Non-invasive brain-to-brain interface: links between two brains
April 8, 2013
We reported last month how Duke University researchers remotely linked the brains of two rats. Now researchers from the U.S and South Korea have have taken it a step further: a non-invasive functional link … and between the brains of different species (human and rat) — a brain-to-brain interface (BBI).

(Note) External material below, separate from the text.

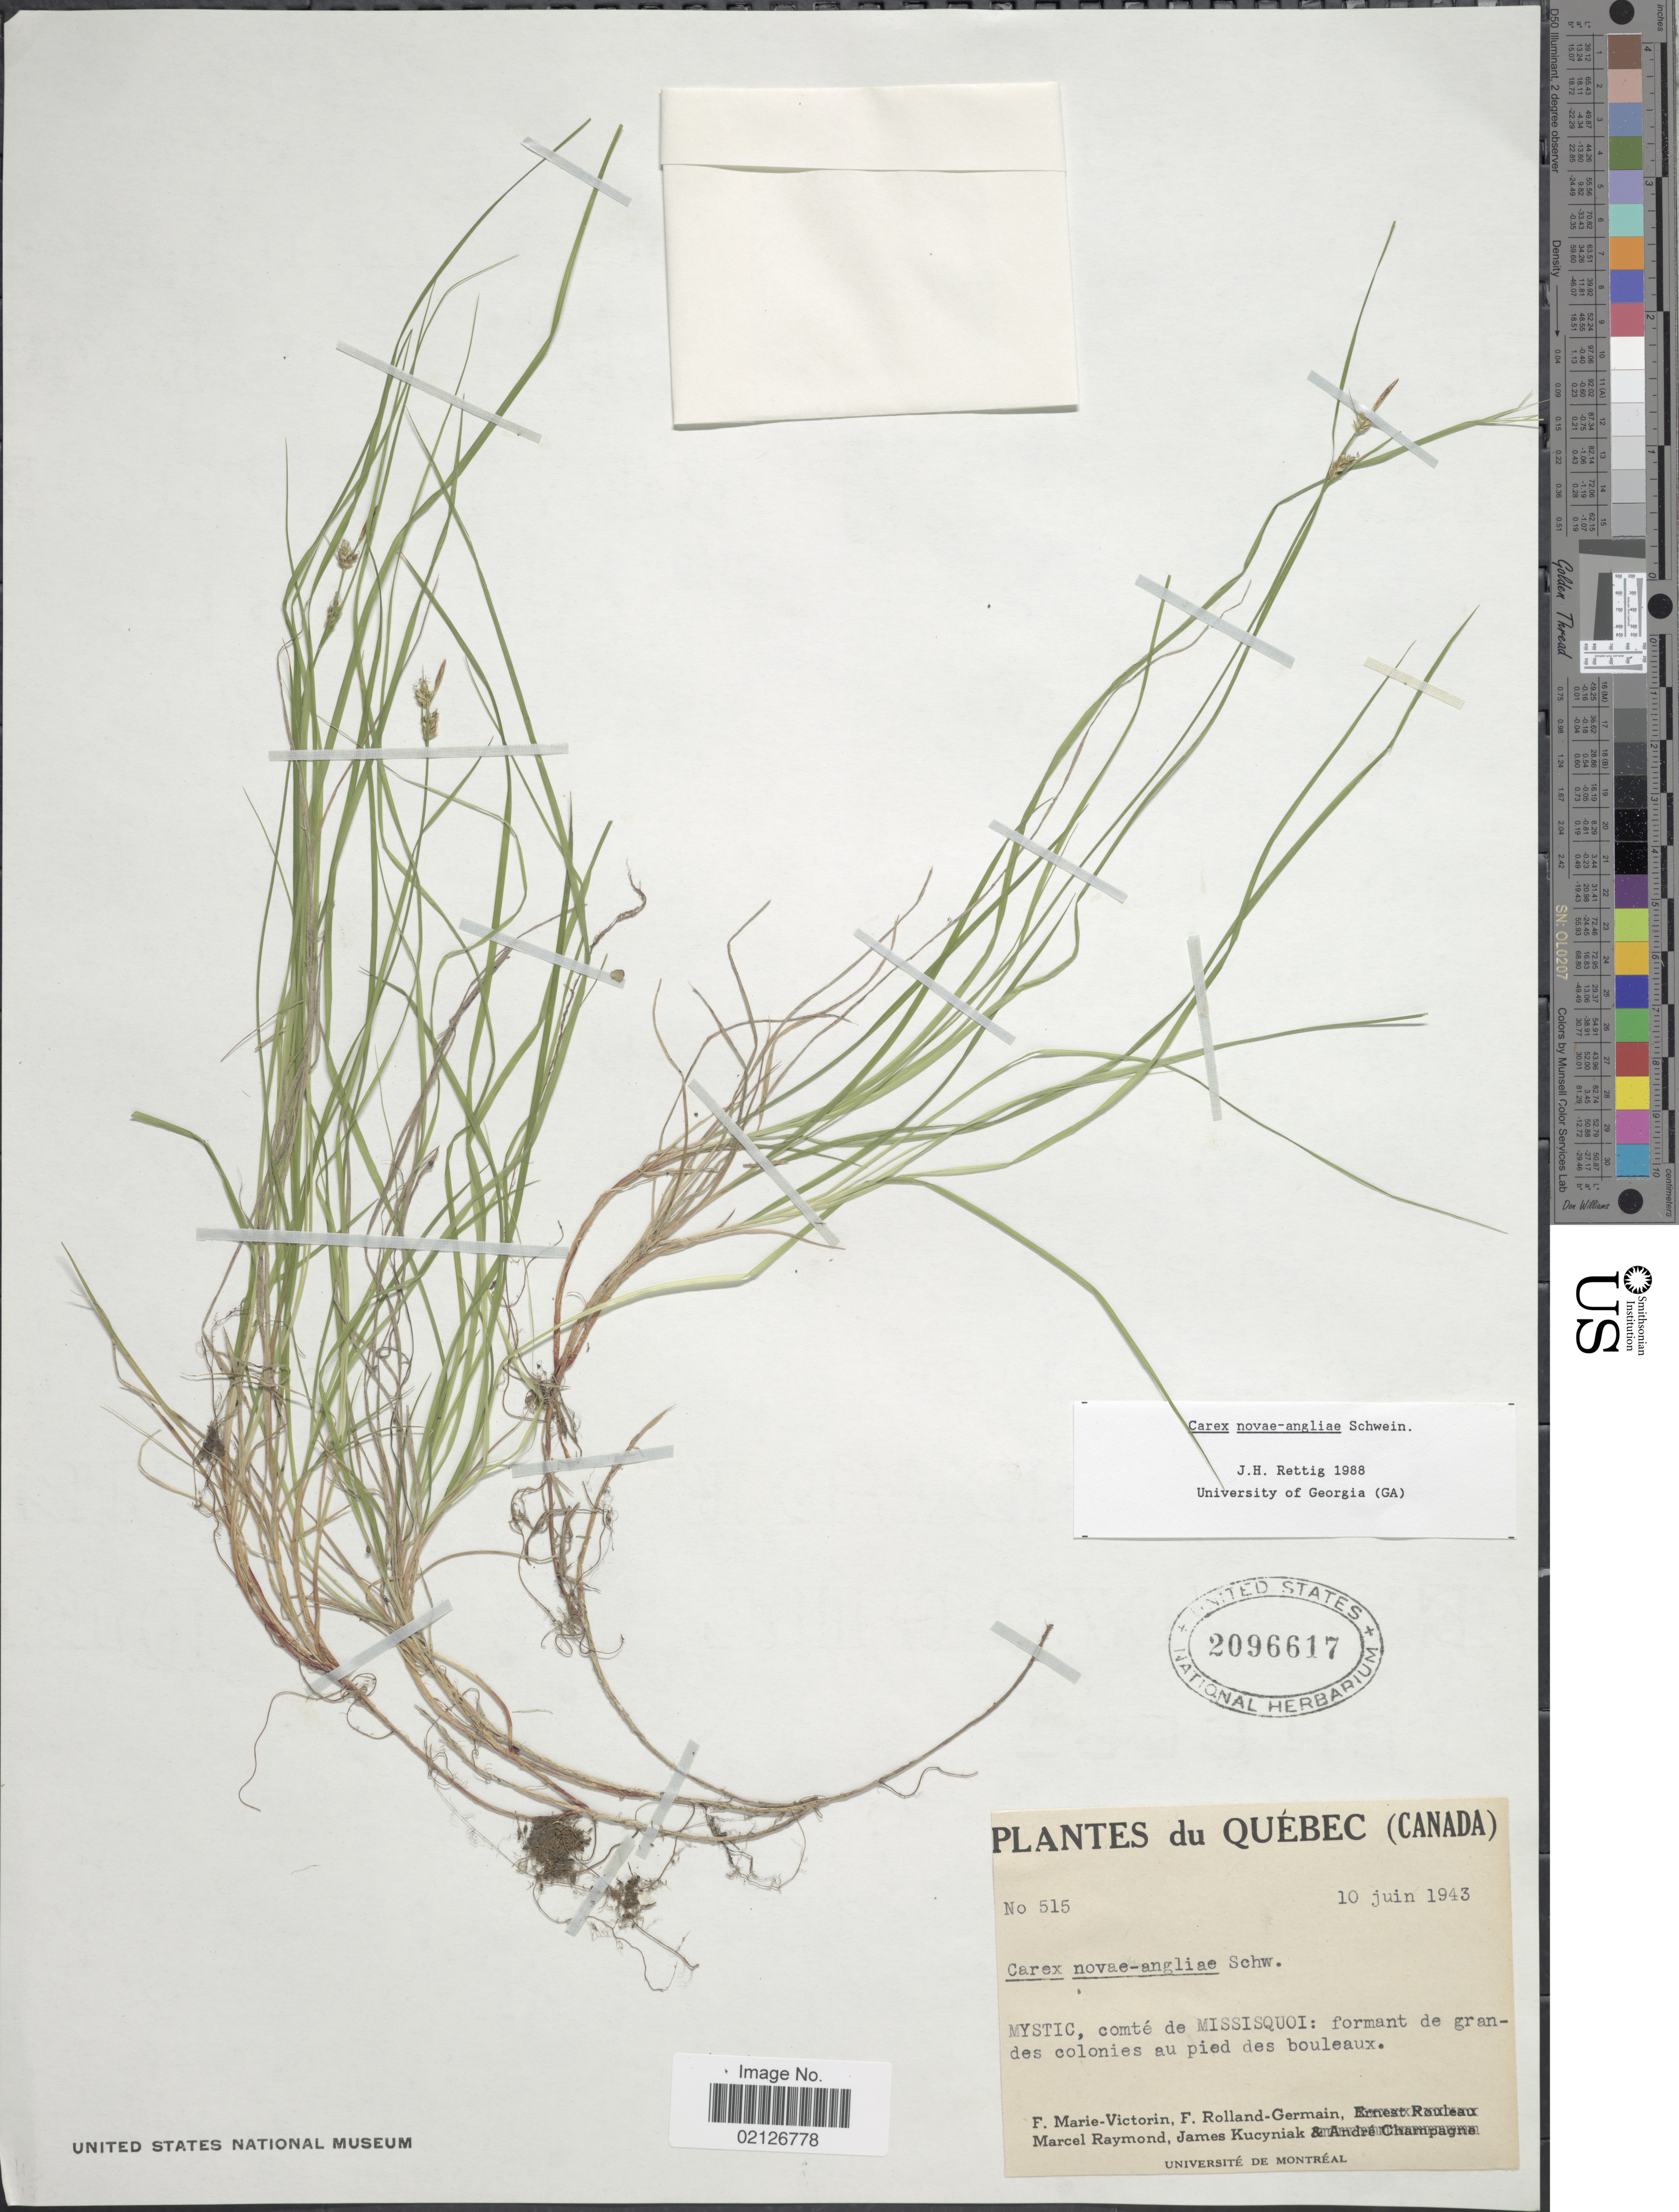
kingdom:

The researchers — at Brigham and Women’s Hospital and Harvard Medical School. — set up a system intended to allow a human to remotely make a rat’s tail flick. There was to be no direct connections between human and rat, and no direct connections to their brains (such as the implantable cortical microelectrode arrays, like those used in the Duke research and in BCI systems for quadriplegic patients, such as BrainGate).
The BBI system had two parts: a BCI, using EEG sensors and computer to pick up intenton from the human; and transcranial sonication of focused ultrasound (FUS) to modulate the neural activity of specific brain regions in the rat’s brain.
Wagging the rat
Here’s how it worked:
1. Human volunteers looked at a strobed image (flickering) and EEG sensors picked up the resulting visual-evoked-potentials synchronized with the light.
2. The acquired EEG signal was filtered through a digital bandpass filter centered at the flickering frequency (to eliminate other brain signals). A computer analyzed the resulting signals, determined statistically when there was a significant detection, and sent a signal to the rat.
3. A piezoelectric ultrasound transducer operating at 350 kHz delivered focused acoustic pressure waves on the motor area of an anesthetized rat’s brain associated with tail movement.
4. The rat’s tail movement was detected by a motion sensor.
The “Brainstorm’ scenario
This experiment was limited to a simple on-off signal. However, the researchers say it should be possible to detect hand movements by multiple EEG signals or real-time fMRI.
Those signals (on multiple channels) could be used to “sonicate each of the corresponding hemispheric forepaw motor areas of the rat’s brain, resulting in mirror-like limb-to-limb control of the rodent forepaw motion.”
But the research could go a lot further. In a concept right out of the movies The Cell (an FBI agent persuades a social worker to enter the mind of a comatose serial killer to learn where he has hidden his latest kidnap victim) and Brainstorm (a team of scientists invents “the Hat,”a brain/computer interface that allows sensations to be recorded from a person’s brain so that others can experience them), the researchers also see this happening between two awake human subjects. And it could be bidirectional, and over great distances, using the Internet.
What’s more, “Potential linking/sharing of neural processing information between individual identities can be conceptually applied to a feedback loop of the neural signal, enabling ‘autologous BBI’”— that is, the information would be fed back to the originating person. So it could be used to actively control or modify specific neural processing and associated cognitive/neural behavior, “which may confer unexplored opportunities in the study of neuroscience with potential implications for therapeutic applications.”
The findings suggest “intriguing new possibilities for computer-assisted volitional control/communication of brain states between individuals,” the researchers hint. “The BBI method may be used to augment this mutual coupling of the brains, and may have a positive impact on human social behavior” — or negative, if misused.
This technology raises some ethical questions, the researchers admit, and “complex challenges, possibly even undesirable consequences that may arise with the future application of this emerging technology.”